Chapitre 74
De son expédition sur les glaces Paul-le-Follet avait ramené une bronchite qui mit ses jours en danger. Angélique alla le voir à l'Hôtel-Dieu et trouva à son chevet Basile.
Ils sortirent ensemble et Angélique parla de l'amitié qui unissait le grave marchand avec ce joyeux drille.
– C'est à cause du renfermement des pauvres, dit Basile.
– Je vous croyais le fils d'un magistrat au Parlement, s'étonna Angélique.
– Si fait. Et je me destinais étudiant à suivre ses traces quand survint le renfermement des pauvres.
Il raconta comment, au sortir de la Fronde, Paris était la ville des crimes, de la mendicité et de la truanderie.
Le Grand Coësre, le Roi de Thunes, prince des bandits y régnait aussi sûrement et plus sûrement que le jeune roi de France Louis XIV avec ses Égyptiens, ses cagoux, ses mercadiers, ses mercantisses polissons et autres coupe-bourses.
Pour assainir la capitale de ses miséreux qui représentaient le cinquième de sa population, il n'y avait d'autre solution que de les ramasser tous et de les enfermer hors de la vue des honnêtes gens.
Les hauts murs des cinq établissements de l'hôpital général avaient été dressés pour cela.
La Salpêtrière pour les femmes, Bicêtre pour les hommes et les jeunes garçons dangereux. La maison de Scipion pour les femmes grosses. À la Pitié, les jeunes filles de sept à seize ans et les vieilles que l'on occupait à filer. À la Savonnerie, les petits garçons à qui l'on apprenait à fabriquer des tapis de Turquie et de Perse. Les escouades de militaires appelés « archers des pauvres » furent créées. De jour et de nuit, ils parcouraient la ville ramassant tout ce qu'ils trouvaient, coursant les récalcitrants et certains de ces gens d'armes étaient fort habiles à lancer un lourd filet pour ramener d'un seul coup une bonne pêche de mendiants et d'orphelins à charger dans leurs charrettes.
Un soir que l'étudiant Basile revenait de la Sorbonne, il prit fait et cause pour un pauvre hère qu'on poursuivait.

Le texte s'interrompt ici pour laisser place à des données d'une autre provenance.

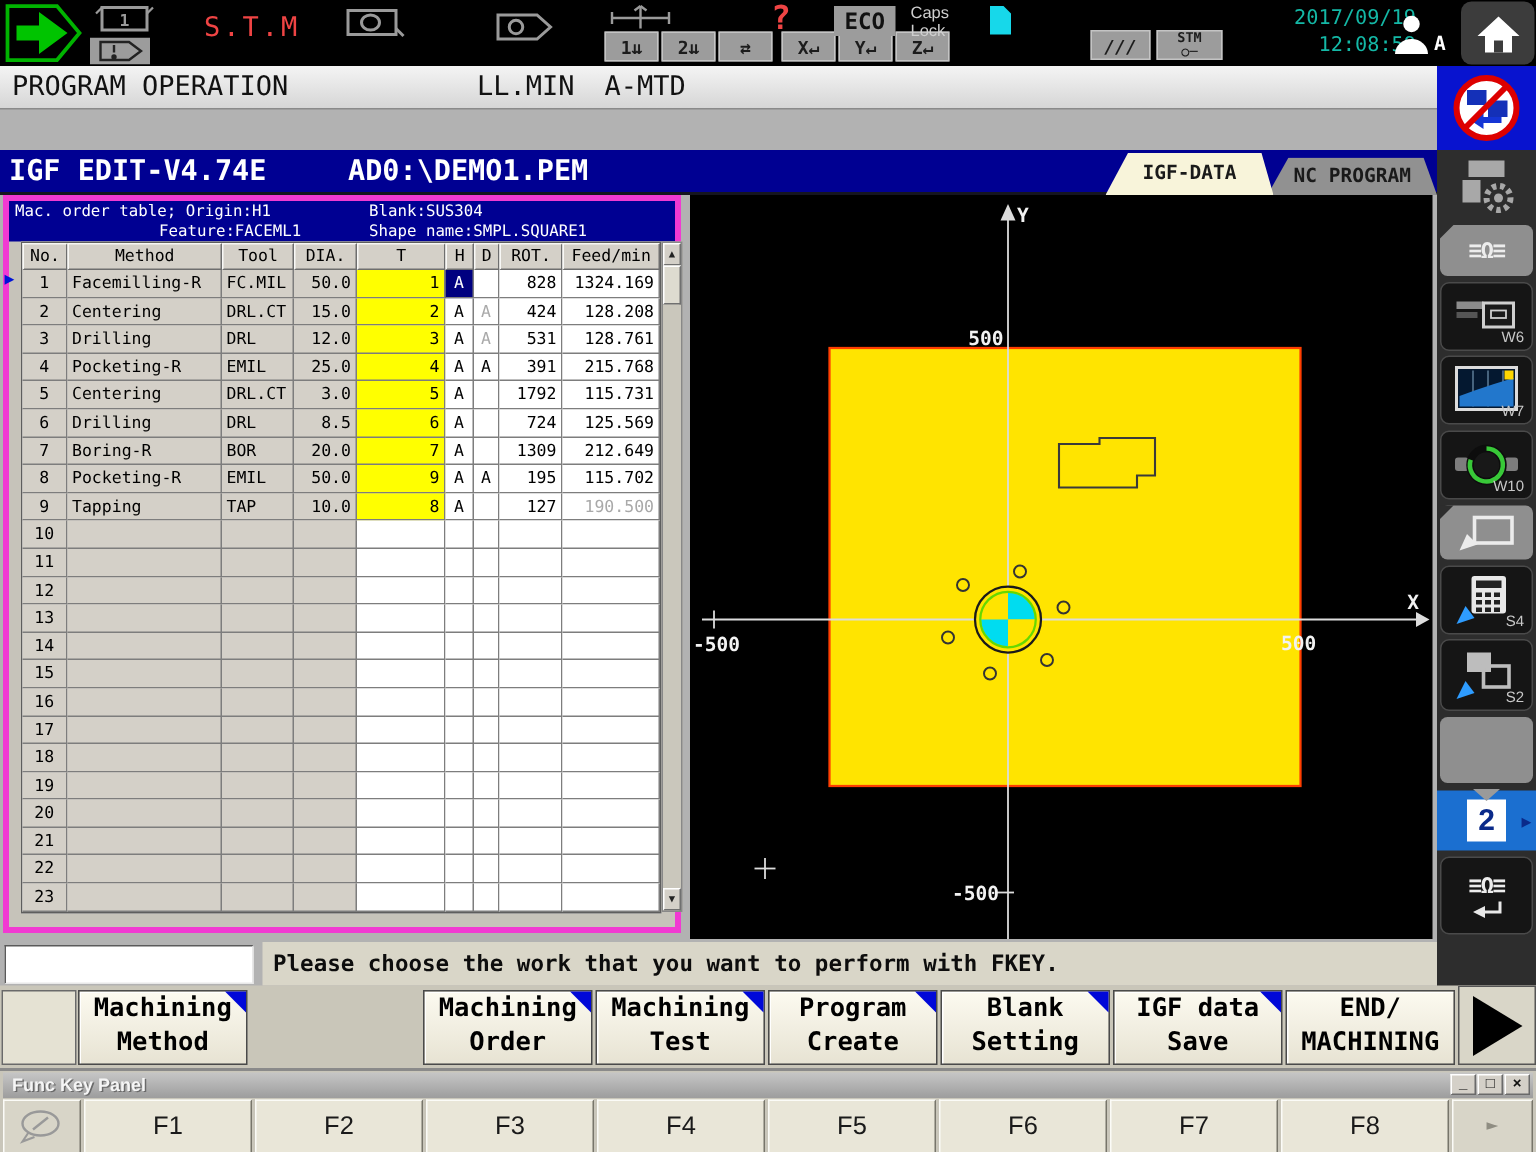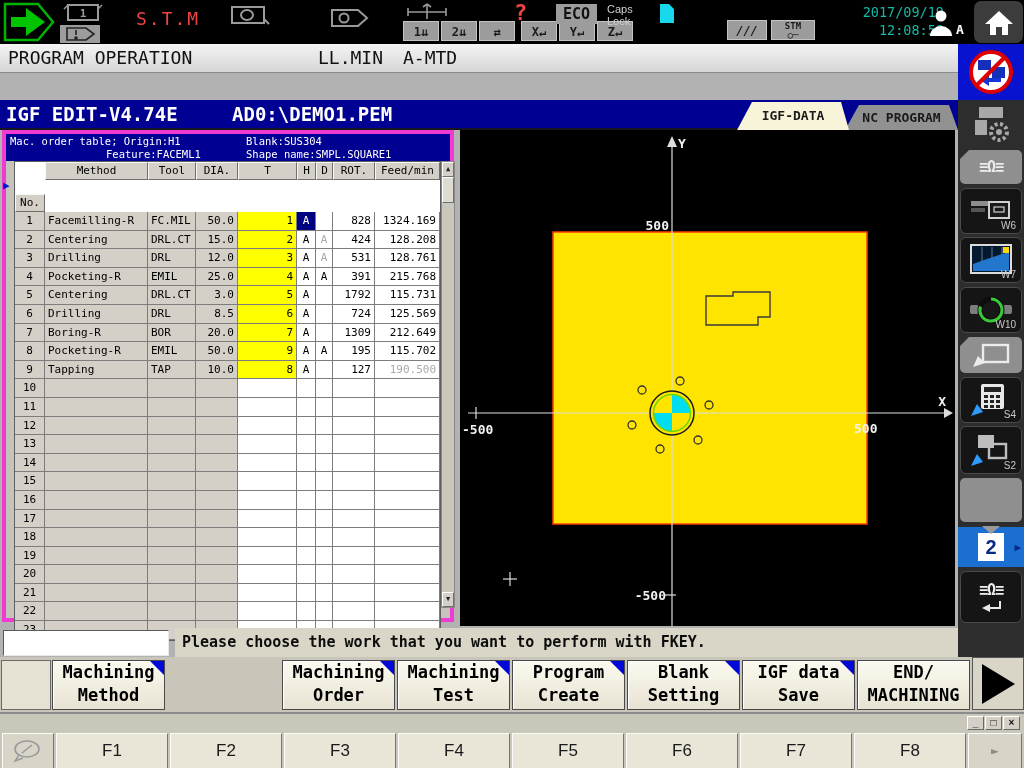--- a/index.html
+++ b/index.html
@@ -211,7 +211,7 @@
     <div id="row-cursor" class="abs">▶</div>
     <div id="mtable" class="abs">
       <div id="mtable-head">
-          <div class="hcell" style="width: 30px; margin-top: 32px;">No.</div>
+          <div class="hcell" style="width: 30px;">No.</div>
           <div class="hcell" style="width: 103px;">Method</div>
           <div class="hcell" style="width: 48px;">Tool</div>
           <div class="hcell" style="width: 42px;">DIA.</div>

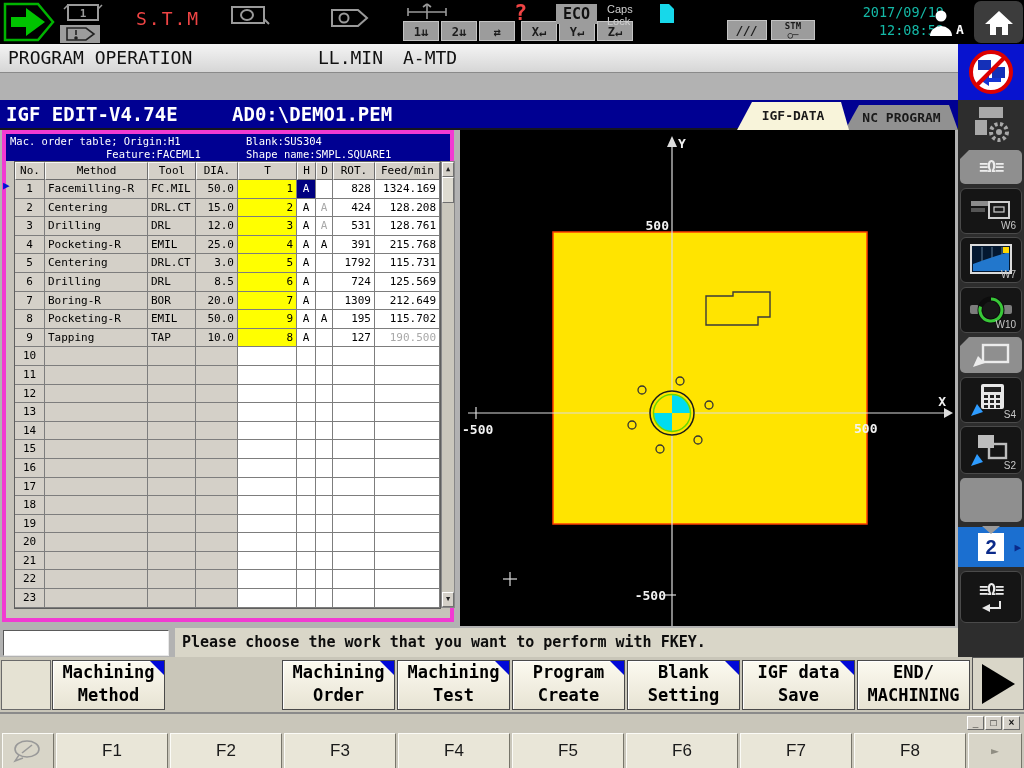--- a/index.html
+++ b/index.html
@@ -674,6 +674,7 @@
     </div>
 
   <div id="func-panel" class="abs">
+    <div id="fp-title">Func Key Panel</div>
     <div class="wc" style="right:40px">_</div>
     <div class="wc" style="right:22px">□</div>
     <div class="wc" style="right:4px">×</div>

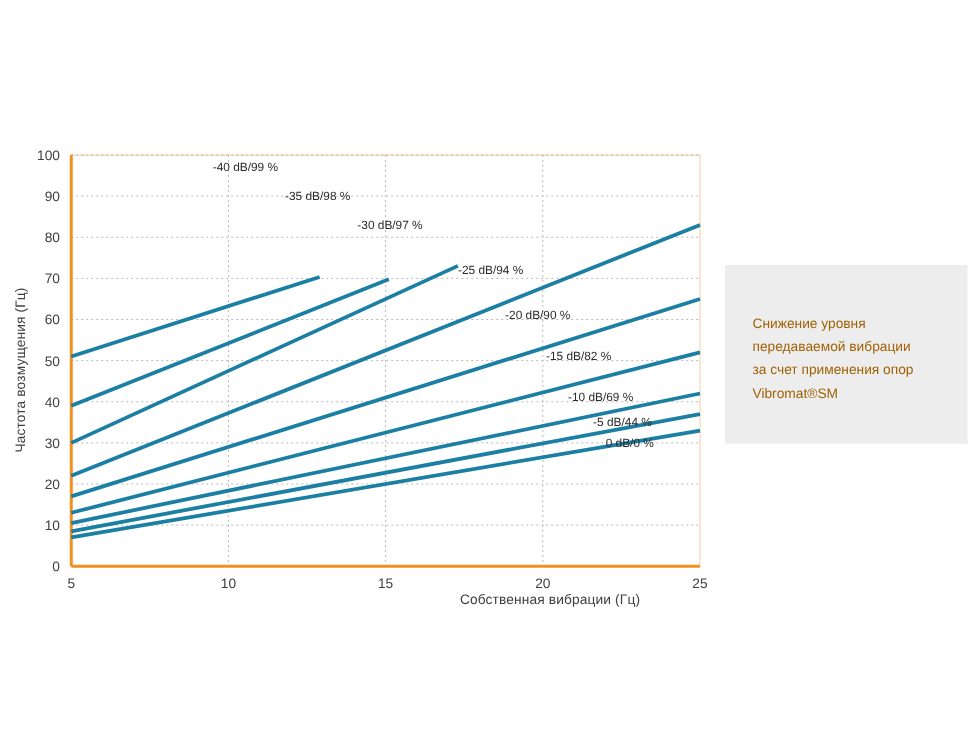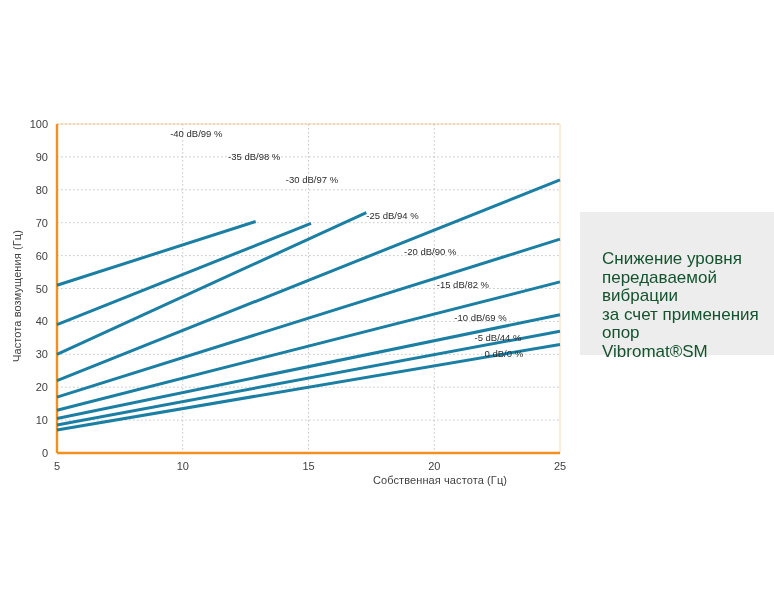--- a/index.html
+++ b/index.html
@@ -76,9 +76,9 @@
     padding: 38px 0 0 22px;
   }
   #side-note-text {
-    font-size: 17px;
+    font-size: 11px;
     line-height: 18.5px;
-    color: #14532d;
+    color: #a16207;
     white-space: pre-line;
     max-width: 160px;
   }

Il se retrouva avec son protégé, enchaîné à un anneau scellé, dans les caves de Bicêtre réservées aux fous. On l'avait mis là pour le calmer car, très vigoureux, il avait assommé un archer et blessé un autre.
Son compagnon, surnommé Popaul-le-fou, avait dans ces cachots sa place désignée. Basile conversa avec lui, le trouva fort intelligent, apte à apprendre le calcul, la lecture.
Pendant ce temps M. le magistrat cherchait son fils.
Il finit par le trouver et par le faire sortir d'une enceinte qu'on franchissait rarement dans ce sens-là. Mais de son séjour en enfer Basile avait gardé une solide haine des murs et de tout horizon borné.
Il ne pouvait supporter de laisser derrière lui ce jeune homme, enfermé comme une bête innocente, et qui n'avait d'autre perspective que de dépérir ou de devenir enragé. Il obtint l'élargissement de son pauvre et avec lui sauta sur le premier navire en partance pour le Canada. Son père, avec lequel il n'avait cessé d'avoir d'excellentes relations d'affaires, lui avait trouvé un poste dans la Compagnie des cent associés, dont il était actionnaire et au cours des ans, il était devenu M. Basile de Québec avec son commis, frère de geôle, sauvé du renfermement ou de la corde, Paul-le-Follet.
– J'ai toutes sortes d'ennuis avec lui. Il vole les autres, il s'attire des remontrances du clergé... mais il est libre et il m'est précieux. Il range la maison dont il connaît chaque objet, veille sur mes filles comme un frère et sait l'avoir et les comptes de chacun dans toute la ville.
– J'aime votre histoire, dit Angélique.
– Ne vous y trompez pas ! Je suis un marchand retors.